Fixed Effects: Hedges’s g = 0.506, Lower Limit: 0.362, Upper Limit: 0.622

The Hedges’s g & 95% CI values are also displayed in a forest plot

The Hedges’s g column is highlighted in purple.

Slide 96: Figure 7.Study Effect for Tx vs Ctl Measuring Social communication Skills

These are the studies that measured the effect of SST on social communication skills and present the effect size, 95% CI, and associated forest plot for each study and the overall result.

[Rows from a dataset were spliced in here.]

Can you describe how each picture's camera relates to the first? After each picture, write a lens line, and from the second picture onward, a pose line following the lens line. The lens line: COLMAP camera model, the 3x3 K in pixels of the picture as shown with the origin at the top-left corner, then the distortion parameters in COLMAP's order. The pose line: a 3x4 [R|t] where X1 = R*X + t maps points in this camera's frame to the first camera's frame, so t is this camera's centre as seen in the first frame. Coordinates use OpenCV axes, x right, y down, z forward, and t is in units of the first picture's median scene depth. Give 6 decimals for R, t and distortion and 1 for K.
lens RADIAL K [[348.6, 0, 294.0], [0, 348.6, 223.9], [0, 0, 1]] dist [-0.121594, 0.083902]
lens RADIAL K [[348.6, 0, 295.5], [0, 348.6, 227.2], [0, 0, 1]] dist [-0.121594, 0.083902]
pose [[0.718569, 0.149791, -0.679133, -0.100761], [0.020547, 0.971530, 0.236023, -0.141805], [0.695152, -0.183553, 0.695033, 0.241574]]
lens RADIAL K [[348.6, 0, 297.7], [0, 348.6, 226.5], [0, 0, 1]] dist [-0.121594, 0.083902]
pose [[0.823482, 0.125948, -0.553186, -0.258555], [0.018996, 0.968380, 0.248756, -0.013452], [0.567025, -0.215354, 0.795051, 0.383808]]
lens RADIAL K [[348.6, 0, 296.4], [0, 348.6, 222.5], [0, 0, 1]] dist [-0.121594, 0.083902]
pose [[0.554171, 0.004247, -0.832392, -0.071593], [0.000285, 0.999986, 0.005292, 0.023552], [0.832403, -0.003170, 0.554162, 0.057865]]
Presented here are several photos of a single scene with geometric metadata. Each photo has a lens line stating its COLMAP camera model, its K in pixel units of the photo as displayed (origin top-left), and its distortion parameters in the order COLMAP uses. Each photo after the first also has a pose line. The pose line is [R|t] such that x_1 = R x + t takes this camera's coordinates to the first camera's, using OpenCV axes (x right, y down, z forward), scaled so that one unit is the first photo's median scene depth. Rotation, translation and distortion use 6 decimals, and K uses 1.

Study / Year / Hedges’s g / Lower Limit / Upper Limit / Tx
n / Ctl
n
Stark / 1983 / 0.688 / -0.363 / 1.738 / 7 / 6
Trapani / 1989 / 0.930 / -0.216 / 2.076 / 7 / 6
Hart / 1996 / 0.021 / -1.240 / 1.281 / 4 / 3

Fixed Effects: Hedges’s g = 0.596, Lower Limit = 0.288, Upper Limit = 0.925

The Hedges’s g & 95% CI values are also displayed in a forest plot

The Hedges’s g column is highlighted in purple.

Slide 97: Figure 8. Study Effect for Tx vs Ctl Measuring Educational Related Outcomes

Three row table with 8 columns.

Column headings are Study, Year, Outcome, Hedges’s g, Lower Limit, Upper Limit, Tx n, Ctl n.

Row 1 – Study: Byharn*, Year: 1983, Outcome: Study Skills, Hedges’s g: 0.014, Lower Limit: -0.967, Upper Limit: 0.995,Tx n: 7,Ctl n: 7.

Row 2 – Study: Similon*, Year: 1984, Outcome: Access to Tch, Hedges’s g: 0.234, -Lower Limit: 0.385, Upper Limit: 0.853, Tx n: 21, Ctl n: 18.

Row 3 – Fixed Effects, Hedges’s g: 0.171,Lower Limit: -0.352, Upper Limit: 0.695.

These are the studies that measured the effect of SST on educational outcomes and present the effect size, 95% CI, and associated forest plot for each study and the overall result.